Federica Olivo

I raggi del sole non si riflettono sui terreni coltivati ma sulle tubature degli impianti di estrazione; quella fiamma che sovrasta il paesaggio, “tragica e spettacolare”, è forse segno di cattivi presagi; pezzi di legno, gli ultimi, che diventeranno strumenti e musica; la Madonna, che dal suo santuario non veglia più solo sui fedeli, ma anche sul Centro Oli; ruscelli in cui scorre acqua non più potabile; ristoranti da nomi tanto esotici da sembrare quasi ridicoli.
Esotici, o forse no, visto che il petrolio in Lucania è una realtà; e non è più l’unguento medicamentoso di cui i contadini non conoscevano il nome, ma l’oro nero, per estrarre il quale si danneggia l’ambiente, si modifica il paesaggio, si trasforma una società.
Questo, e molto altro, è raccontato in Nero di Lucania, un reportage realizzato dal fotografo Michele Amoruso e dall’antropologo Simone Valitutto, che ha scritto un testo di accompagnamento agli scatti: immagini e parole per raccontare quanto la Lucania stia perdendo in seguito al radicamento dell’industria petrolifera sul suo suolo.
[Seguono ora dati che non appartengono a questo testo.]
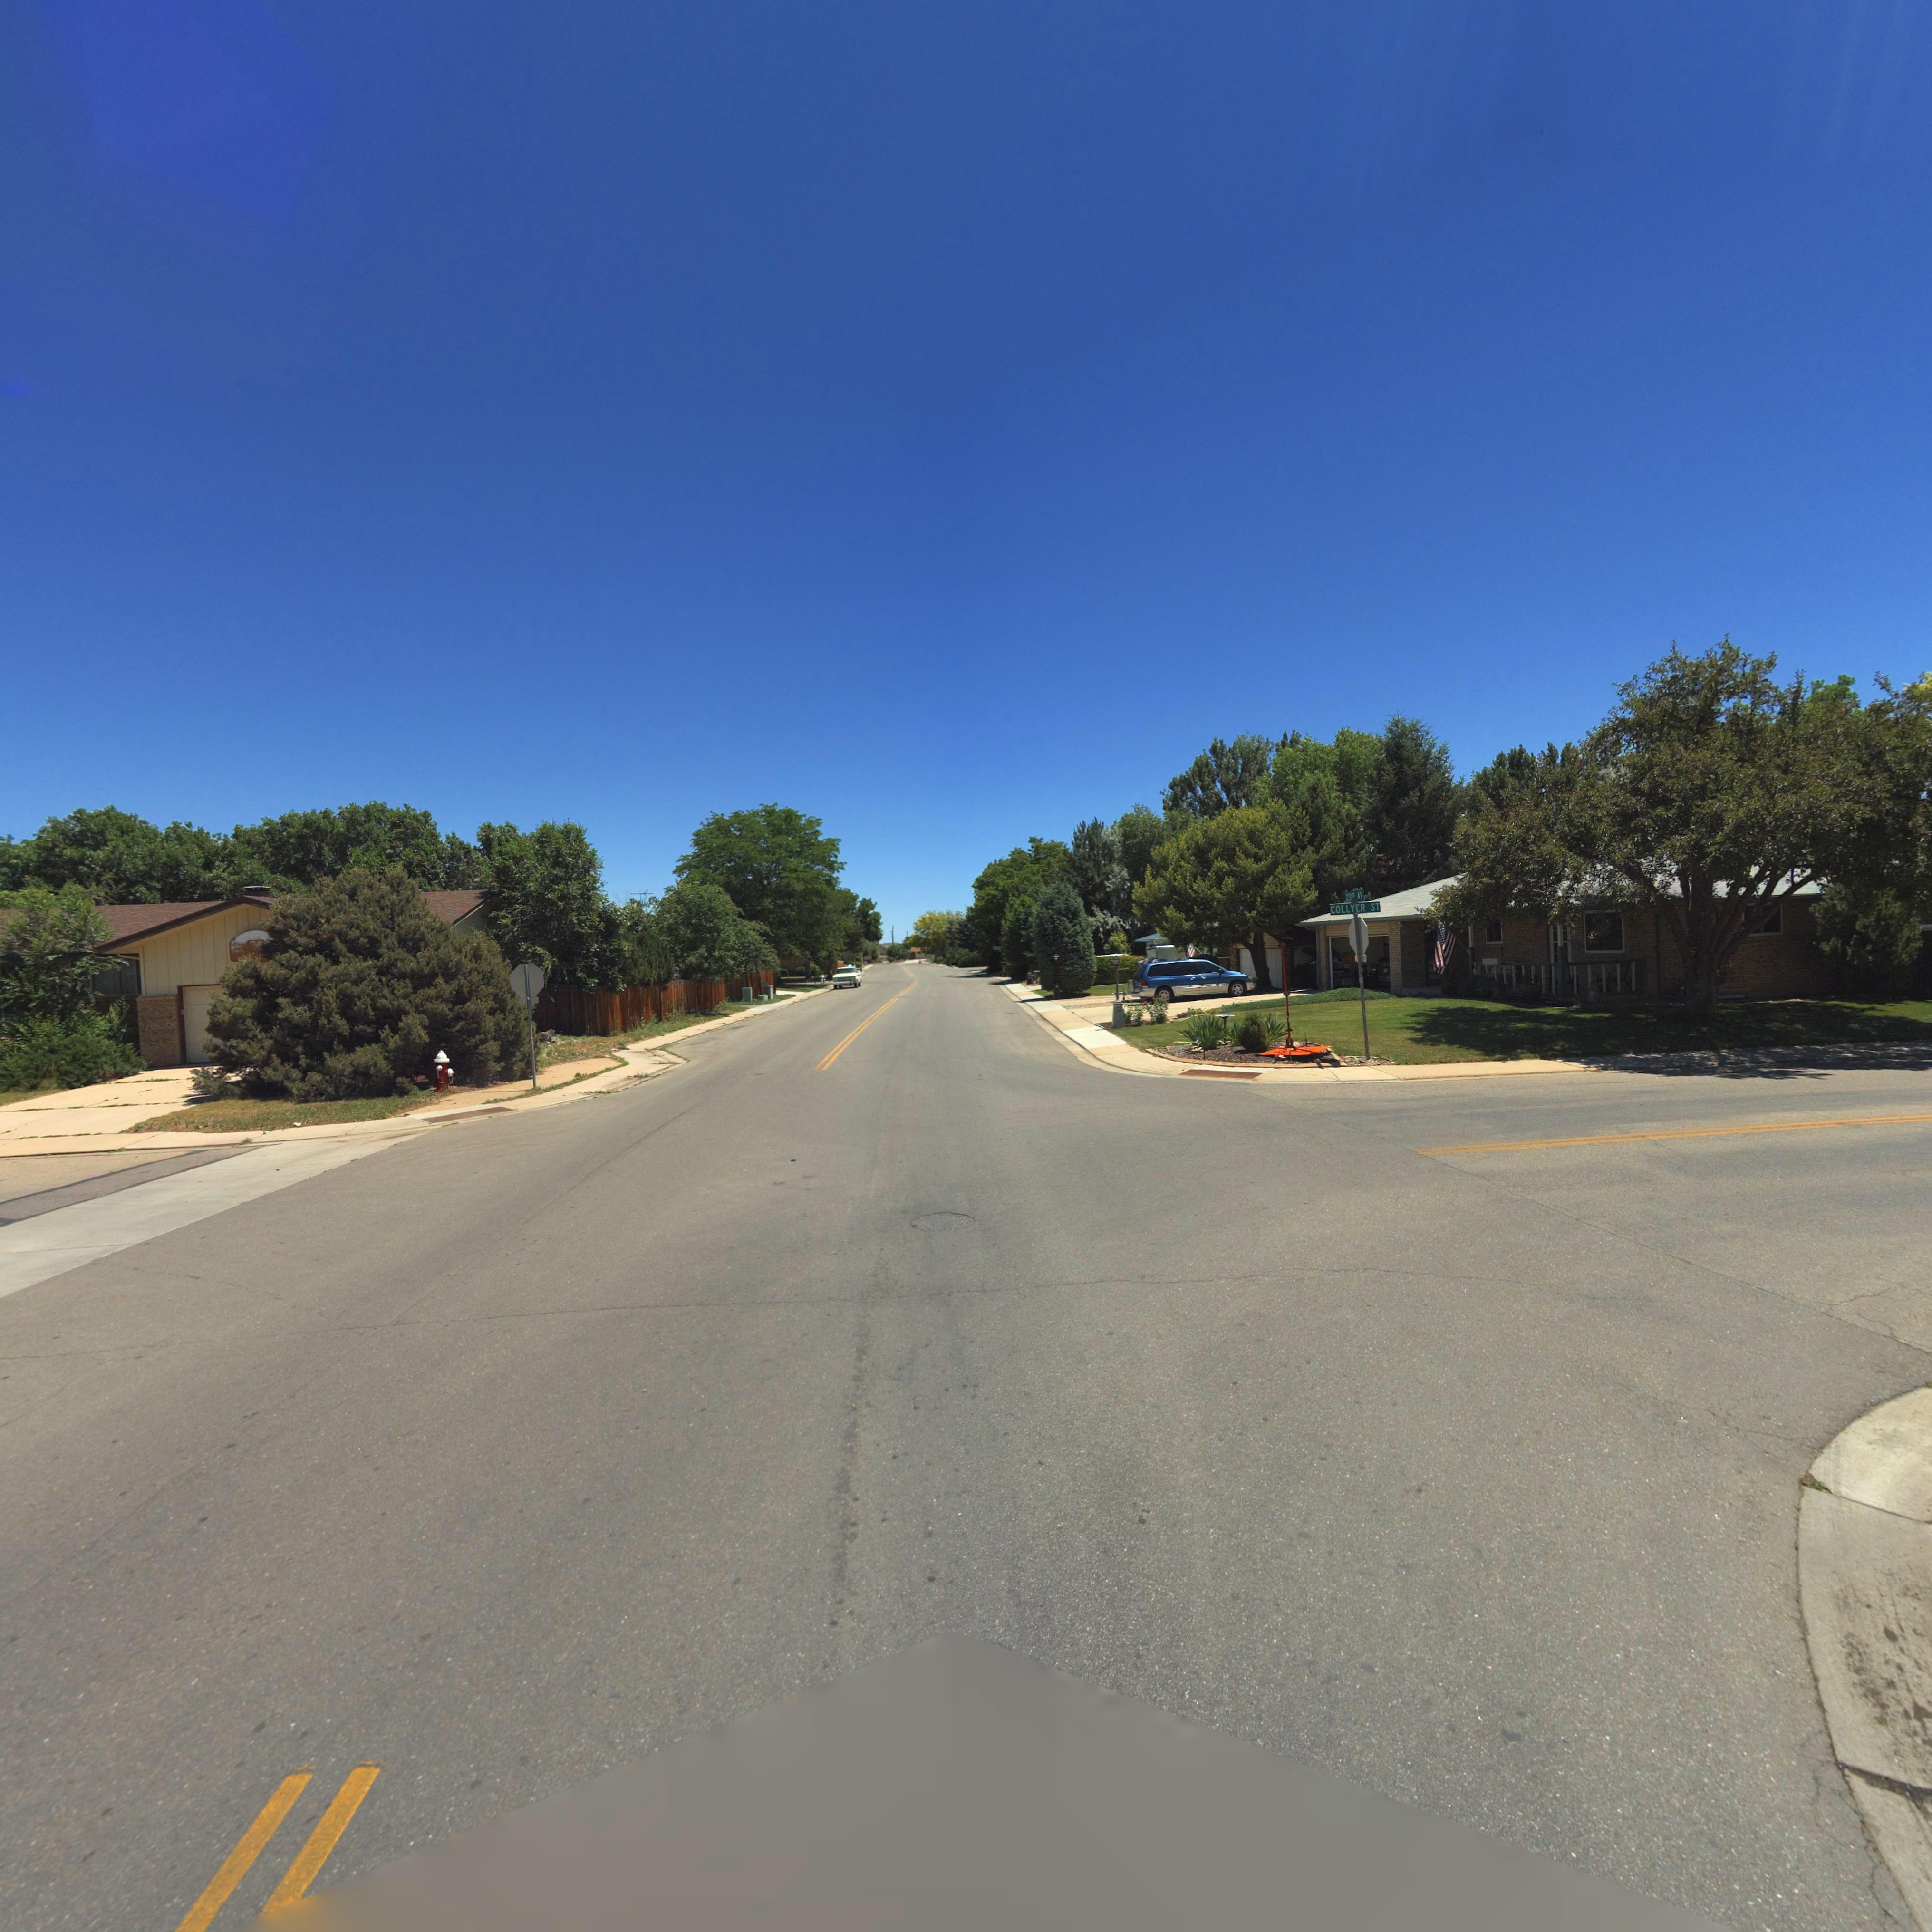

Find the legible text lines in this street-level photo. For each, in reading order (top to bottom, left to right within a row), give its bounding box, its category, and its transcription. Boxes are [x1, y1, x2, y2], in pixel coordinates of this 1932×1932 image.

Una perdita che non basterà il denaro delle royalties a compensare.
“Con questi scatti mi interessava raccontare – spiega Amoruso, ideatore del progetto – i due aspetti di questa terra: da un lato una ruralità ormai in decadenza, dall’altro la modernità e l’arroganza delle strutture di lavorazione del petrolio che si sono imposte sul paesaggio, cambiandolo in maniera forse irreversibile”. Un cambiamento, quello portato dalle estrazioni petrolifere, che non riguarda solo ambiente e paesaggio “la Val d’Agri ha subito – spiega Valitutto, che nello scritto cerca di indagare gli effetti sociali di un cambiamento così repentino dell’economia dell’area – una mutazione genetica, passando da un’economia agricola che avrebbe potuto svilupparsi ulteriormente, data la fertilità del terreno, a un’industrializzazione che ha portato all’abbandono non solo dei campi ma di tutte le attività tradizionali, prima tra tutte, la tradizione della costruzione dell’arpa viggianese”. E se il lavoro inerente alla filiera del petrolio si intensifica, in Val d’Agri l’emigrazione giovanile non si arresta. “I pochi giovani che restano piuttosto che tentare di dedicarsi a valorizzare i punti di forza storici del territorio, preferiscono trovare lavoro all’interno del settore delle estrazioni; forse sono attratti dai soldi facili, ma quando il petrolio, risorsa non rinnovabile, finirà, cosa resterà di questa terra?” si chiede Valitutto. La risposta forse è già nelle vigne abbandonate immortalate da Amoruso e negli occhi della Madonna di Viggiano, alla quale in passato i lucani si affidavano riponendo in lei le stesse speranze che ora, secondo Valitutto ripongono nel petrolio.
Strana coincidenza cromatica, il nero della statua della Madonna e il nero del petrolio, sottolineata più volte dagli autori del reportage: vecchi e nuovi miti, il primo racconta di fame e di povertà, ma anche di speranza e di amore, il secondo, invece di un’illusione di sviluppo e di guadagno. E di un cambiamento per il quale, forse, i lucani del futuro non ci saranno affatto grati.
Bisogna imparare a fare di necessità virtù.